Problem details: Every record that follows should be written out word for word; the pictures stay out.

(Dataset entries)

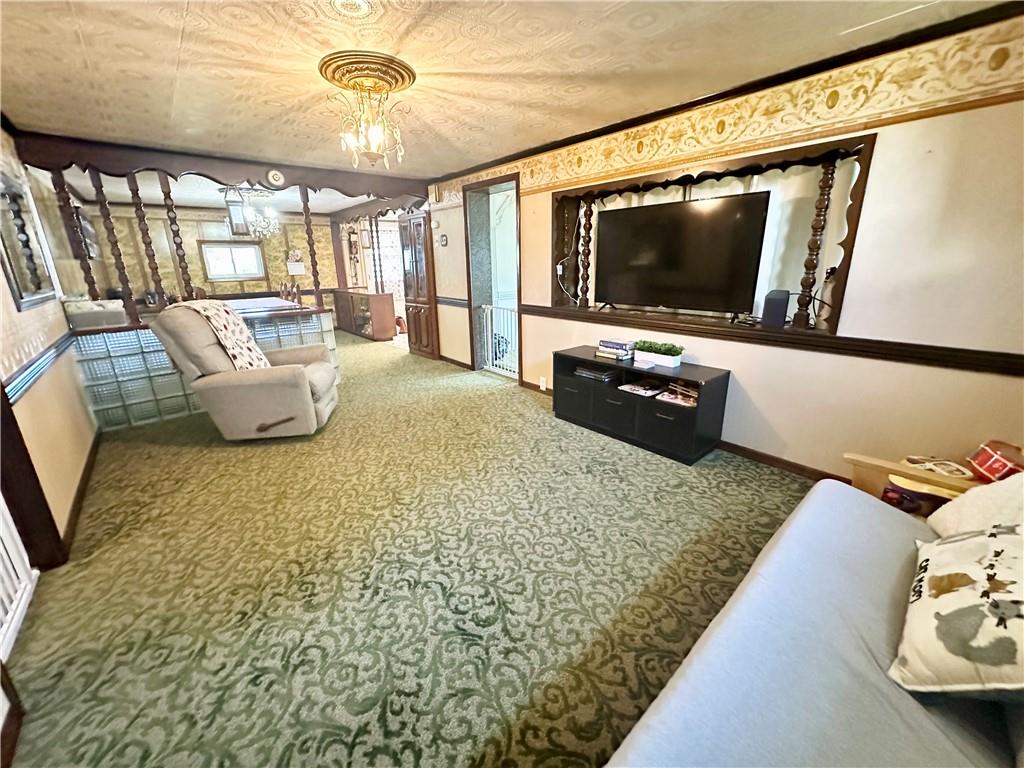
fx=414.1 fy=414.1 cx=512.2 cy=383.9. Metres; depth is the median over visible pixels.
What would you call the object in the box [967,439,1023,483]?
toy drum
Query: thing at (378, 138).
chandelier
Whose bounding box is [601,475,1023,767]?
futon
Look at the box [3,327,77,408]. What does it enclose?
chair rail
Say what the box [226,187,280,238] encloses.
chandelier
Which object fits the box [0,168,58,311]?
mirror
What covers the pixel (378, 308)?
low cabinet
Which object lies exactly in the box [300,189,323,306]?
wooden spindle
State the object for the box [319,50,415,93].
ceiling medallion
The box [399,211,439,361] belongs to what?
wooden cabinet
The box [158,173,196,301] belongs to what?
spindle
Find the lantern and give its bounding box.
[223,187,249,235]
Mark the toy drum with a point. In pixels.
(986, 465)
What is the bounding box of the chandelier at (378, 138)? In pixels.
[322,65,413,168]
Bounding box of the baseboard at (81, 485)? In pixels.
[57,430,100,561]
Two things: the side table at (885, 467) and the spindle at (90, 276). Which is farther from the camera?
the spindle at (90, 276)
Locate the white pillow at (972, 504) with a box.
[928,471,1023,539]
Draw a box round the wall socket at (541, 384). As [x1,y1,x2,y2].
[538,376,546,390]
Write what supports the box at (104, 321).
in the half wall at (128, 377)
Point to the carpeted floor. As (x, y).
(514, 405)
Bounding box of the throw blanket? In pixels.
[163,297,271,371]
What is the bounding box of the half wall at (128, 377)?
[68,303,335,431]
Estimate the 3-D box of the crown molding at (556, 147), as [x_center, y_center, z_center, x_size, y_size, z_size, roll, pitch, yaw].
[1.095,-1.827,2.692,0.161,0.072,4.606,-15,22,-39]
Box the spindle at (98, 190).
[90,169,140,320]
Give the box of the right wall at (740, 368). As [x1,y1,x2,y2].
[429,7,1023,482]
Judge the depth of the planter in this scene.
3.18 m
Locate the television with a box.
[593,190,771,317]
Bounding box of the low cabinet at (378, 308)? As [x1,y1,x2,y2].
[333,288,396,339]
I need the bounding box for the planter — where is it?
[632,340,682,367]
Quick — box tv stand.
[553,346,729,463]
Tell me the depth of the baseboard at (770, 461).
2.79 m
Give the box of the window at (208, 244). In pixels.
[198,239,265,281]
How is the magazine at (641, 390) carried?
in the tv stand
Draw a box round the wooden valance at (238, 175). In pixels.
[5,131,428,200]
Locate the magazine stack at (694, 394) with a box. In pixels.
[660,380,698,406]
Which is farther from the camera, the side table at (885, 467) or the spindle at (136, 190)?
the spindle at (136, 190)
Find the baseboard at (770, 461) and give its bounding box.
[718,440,848,482]
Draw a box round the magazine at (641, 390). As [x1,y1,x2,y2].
[619,379,663,396]
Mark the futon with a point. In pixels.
(724, 624)
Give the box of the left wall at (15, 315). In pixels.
[0,129,95,560]
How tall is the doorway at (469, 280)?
2.278 m
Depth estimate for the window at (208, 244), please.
7.83 m
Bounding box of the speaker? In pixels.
[760,288,790,327]
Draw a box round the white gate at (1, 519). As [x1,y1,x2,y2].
[0,496,38,660]
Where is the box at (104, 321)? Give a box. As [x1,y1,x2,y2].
[64,298,126,328]
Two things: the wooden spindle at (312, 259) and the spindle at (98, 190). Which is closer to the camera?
the spindle at (98, 190)
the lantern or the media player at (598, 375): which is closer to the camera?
the media player at (598, 375)
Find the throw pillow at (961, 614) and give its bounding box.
[889,521,1023,697]
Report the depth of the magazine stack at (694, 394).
2.98 m
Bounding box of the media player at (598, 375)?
[573,364,616,382]
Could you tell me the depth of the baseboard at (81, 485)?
2.57 m
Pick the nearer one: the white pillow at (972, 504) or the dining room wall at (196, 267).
the white pillow at (972, 504)
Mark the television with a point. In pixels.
(649, 237)
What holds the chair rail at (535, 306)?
attached to the right wall at (740, 368)
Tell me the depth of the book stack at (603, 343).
3.41 m
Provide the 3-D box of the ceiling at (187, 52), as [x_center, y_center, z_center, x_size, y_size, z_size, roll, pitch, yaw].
[-1.636,-2.196,3.725,5.009,0.104,10.283,-15,22,-39]
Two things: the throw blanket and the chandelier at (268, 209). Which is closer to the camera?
the throw blanket
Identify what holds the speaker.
on the wall niche
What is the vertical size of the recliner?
1.103 m
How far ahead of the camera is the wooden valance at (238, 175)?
3.96 m
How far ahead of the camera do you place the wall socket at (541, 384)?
4.36 m
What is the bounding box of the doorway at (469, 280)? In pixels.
[464,173,521,379]
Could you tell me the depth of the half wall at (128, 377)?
3.75 m
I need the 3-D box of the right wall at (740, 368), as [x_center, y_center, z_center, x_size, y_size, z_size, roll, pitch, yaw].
[0.651,-0.970,3.917,0.212,2.416,7.259,-15,22,-39]
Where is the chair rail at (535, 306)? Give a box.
[524,305,1023,376]
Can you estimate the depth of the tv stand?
3.12 m
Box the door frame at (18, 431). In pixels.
[0,379,67,570]
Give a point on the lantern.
(240, 222)
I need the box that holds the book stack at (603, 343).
[595,338,634,360]
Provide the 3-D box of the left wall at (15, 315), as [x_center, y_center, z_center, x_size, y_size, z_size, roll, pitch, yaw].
[-3.088,-0.468,2.542,0.154,2.446,8.530,-15,22,-39]
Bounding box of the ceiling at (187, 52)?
[0,0,1018,201]
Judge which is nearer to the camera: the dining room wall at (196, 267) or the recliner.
the recliner
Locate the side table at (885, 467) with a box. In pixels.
[845,451,985,516]
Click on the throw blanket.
(255, 356)
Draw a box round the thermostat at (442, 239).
[438,233,447,246]
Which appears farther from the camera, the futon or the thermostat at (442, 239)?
the thermostat at (442, 239)
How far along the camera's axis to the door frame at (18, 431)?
1.92 m
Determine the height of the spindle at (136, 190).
1.257 m
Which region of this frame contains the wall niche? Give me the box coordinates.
[553,132,875,345]
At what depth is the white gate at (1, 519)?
1.73 m
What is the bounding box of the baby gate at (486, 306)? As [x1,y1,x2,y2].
[478,301,517,376]
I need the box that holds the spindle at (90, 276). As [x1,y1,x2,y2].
[50,168,101,298]
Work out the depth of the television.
2.98 m
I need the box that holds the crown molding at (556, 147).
[435,1,1023,181]
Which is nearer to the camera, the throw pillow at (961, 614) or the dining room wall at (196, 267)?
the throw pillow at (961, 614)
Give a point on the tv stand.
(628, 396)
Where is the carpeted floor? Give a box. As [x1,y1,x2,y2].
[2,332,815,767]
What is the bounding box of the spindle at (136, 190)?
[126,172,168,316]
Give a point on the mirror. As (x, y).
(18, 274)
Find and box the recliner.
[149,299,340,440]
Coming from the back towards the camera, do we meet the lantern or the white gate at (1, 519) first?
the lantern
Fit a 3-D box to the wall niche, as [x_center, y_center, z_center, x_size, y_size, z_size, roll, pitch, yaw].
[1.237,-1.031,3.165,0.430,1.014,2.310,-15,22,-39]
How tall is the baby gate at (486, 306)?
0.886 m
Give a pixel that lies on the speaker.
(783, 304)
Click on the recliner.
(246, 384)
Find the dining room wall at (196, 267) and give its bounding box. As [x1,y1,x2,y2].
[83,202,348,318]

Written answer:
fx=414.1 fy=414.1 cx=512.2 cy=383.9. Metres; depth is the median over visible pixels.
What would you call the object in the box [967,439,1023,483]?
toy drum
Query: thing at (378, 138).
chandelier
Whose bounding box is [601,475,1023,767]?
futon
Look at the box [3,327,77,408]. What does it enclose?
chair rail
Say what the box [226,187,280,238] encloses.
chandelier
Which object fits the box [0,168,58,311]?
mirror
What covers the pixel (378, 308)?
low cabinet
Which object lies exactly in the box [300,189,323,306]?
wooden spindle
State the object for the box [319,50,415,93].
ceiling medallion
The box [399,211,439,361] belongs to what?
wooden cabinet
The box [158,173,196,301] belongs to what?
spindle
Find the lantern and give its bounding box.
[223,187,249,235]
Mark the toy drum with a point. In pixels.
(986, 465)
What is the bounding box of the chandelier at (378, 138)? In pixels.
[322,65,413,168]
Bounding box of the baseboard at (81, 485)? In pixels.
[57,430,100,561]
Two things: the side table at (885, 467) and the spindle at (90, 276). Which is farther from the camera?
the spindle at (90, 276)
Locate the white pillow at (972, 504) with a box.
[928,471,1023,539]
Draw a box round the wall socket at (541, 384). As [x1,y1,x2,y2].
[538,376,546,390]
Write what supports the box at (104, 321).
in the half wall at (128, 377)
Point to the carpeted floor. As (x, y).
(514, 405)
Bounding box of the throw blanket? In pixels.
[163,297,271,371]
What is the bounding box of the half wall at (128, 377)?
[68,303,335,431]
Estimate the 3-D box of the crown molding at (556, 147), as [x_center, y_center, z_center, x_size, y_size, z_size, roll, pitch, yaw].
[1.095,-1.827,2.692,0.161,0.072,4.606,-15,22,-39]
Box the spindle at (98, 190).
[90,169,140,320]
Give the box of the right wall at (740, 368). As [x1,y1,x2,y2].
[429,7,1023,482]
Judge the depth of the planter in this scene.
3.18 m
Locate the television with a box.
[593,190,771,317]
Bounding box of the low cabinet at (378, 308)? As [x1,y1,x2,y2].
[333,288,396,339]
I need the bounding box for the planter — where is it?
[632,340,682,367]
Quick — box tv stand.
[553,346,729,463]
Tell me the depth of the baseboard at (770, 461).
2.79 m
Give the box of the window at (208, 244). In pixels.
[198,239,265,281]
How is the magazine at (641, 390) carried?
in the tv stand
Draw a box round the wooden valance at (238, 175). In pixels.
[5,131,428,200]
Locate the magazine stack at (694, 394) with a box. In pixels.
[660,380,698,406]
Which is farther from the camera, the side table at (885, 467) or the spindle at (136, 190)?
the spindle at (136, 190)
Find the baseboard at (770, 461) and give its bounding box.
[718,440,848,482]
Draw a box round the magazine at (641, 390). As [x1,y1,x2,y2].
[619,379,663,396]
Mark the futon with a point. In pixels.
(724, 624)
Give the box of the left wall at (15, 315). In pixels.
[0,129,95,560]
How tall is the doorway at (469, 280)?
2.278 m
Depth estimate for the window at (208, 244), please.
7.83 m
Bounding box of the speaker? In pixels.
[760,288,790,327]
Draw a box round the white gate at (1, 519). As [x1,y1,x2,y2].
[0,496,38,660]
Where is the box at (104, 321)? Give a box. As [x1,y1,x2,y2].
[64,298,126,328]
Two things: the wooden spindle at (312, 259) and the spindle at (98, 190). Which is closer to the camera?
the spindle at (98, 190)
the lantern or the media player at (598, 375): which is closer to the camera?
the media player at (598, 375)
Find the throw pillow at (961, 614) and give its bounding box.
[889,521,1023,697]
Report the depth of the magazine stack at (694, 394).
2.98 m
Bounding box of the media player at (598, 375)?
[573,364,616,382]
Could you tell me the depth of the baseboard at (81, 485)?
2.57 m
Pick the nearer one: the white pillow at (972, 504) or the dining room wall at (196, 267).
the white pillow at (972, 504)
Mark the television with a point. In pixels.
(649, 237)
What holds the chair rail at (535, 306)?
attached to the right wall at (740, 368)
Tell me the depth of the book stack at (603, 343).
3.41 m
Provide the 3-D box of the ceiling at (187, 52), as [x_center, y_center, z_center, x_size, y_size, z_size, roll, pitch, yaw].
[-1.636,-2.196,3.725,5.009,0.104,10.283,-15,22,-39]
Two things: the throw blanket and the chandelier at (268, 209). Which is closer to the camera?
the throw blanket
Identify what holds the speaker.
on the wall niche
What is the vertical size of the recliner?
1.103 m
How far ahead of the camera is the wooden valance at (238, 175)?
3.96 m
How far ahead of the camera do you place the wall socket at (541, 384)?
4.36 m
What is the bounding box of the doorway at (469, 280)? In pixels.
[464,173,521,379]
Could you tell me the depth of the half wall at (128, 377)?
3.75 m
I need the 3-D box of the right wall at (740, 368), as [x_center, y_center, z_center, x_size, y_size, z_size, roll, pitch, yaw].
[0.651,-0.970,3.917,0.212,2.416,7.259,-15,22,-39]
Where is the chair rail at (535, 306)? Give a box.
[524,305,1023,376]
Can you estimate the depth of the tv stand?
3.12 m
Box the door frame at (18, 431). In pixels.
[0,379,67,570]
Give a point on the lantern.
(240, 222)
I need the box that holds the book stack at (603, 343).
[595,338,634,360]
Provide the 3-D box of the left wall at (15, 315), as [x_center, y_center, z_center, x_size, y_size, z_size, roll, pitch, yaw].
[-3.088,-0.468,2.542,0.154,2.446,8.530,-15,22,-39]
Bounding box of the ceiling at (187, 52)?
[0,0,1018,201]
Judge which is nearer to the camera: the dining room wall at (196, 267) or the recliner.
the recliner
Locate the side table at (885, 467) with a box. In pixels.
[845,451,985,516]
Click on the throw blanket.
(255, 356)
Draw a box round the thermostat at (442, 239).
[438,233,447,246]
Which appears farther from the camera, the futon or the thermostat at (442, 239)?
the thermostat at (442, 239)
How far along the camera's axis to the door frame at (18, 431)?
1.92 m
Determine the height of the spindle at (136, 190).
1.257 m
Which region of this frame contains the wall niche? Give me the box coordinates.
[553,132,875,345]
At what depth is the white gate at (1, 519)?
1.73 m
What is the bounding box of the baby gate at (486, 306)? As [x1,y1,x2,y2].
[478,301,517,376]
I need the box that holds the spindle at (90, 276). As [x1,y1,x2,y2].
[50,168,101,298]
Work out the depth of the television.
2.98 m
I need the box that holds the crown molding at (556, 147).
[435,1,1023,181]
Which is nearer to the camera, the throw pillow at (961, 614) or the dining room wall at (196, 267)?
the throw pillow at (961, 614)
Give a point on the tv stand.
(628, 396)
Where is the carpeted floor? Give a box. As [x1,y1,x2,y2].
[2,332,815,767]
What is the bounding box of the spindle at (136, 190)?
[126,172,168,316]
Give a point on the mirror. As (x, y).
(18, 274)
Find and box the recliner.
[149,299,340,440]
Coming from the back towards the camera, do we meet the lantern or the white gate at (1, 519) first?
the lantern
Fit a 3-D box to the wall niche, as [x_center, y_center, z_center, x_size, y_size, z_size, roll, pitch, yaw].
[1.237,-1.031,3.165,0.430,1.014,2.310,-15,22,-39]
How tall is the baby gate at (486, 306)?
0.886 m
Give a pixel that lies on the speaker.
(783, 304)
Click on the recliner.
(246, 384)
Find the dining room wall at (196, 267) and give its bounding box. As [x1,y1,x2,y2].
[83,202,348,318]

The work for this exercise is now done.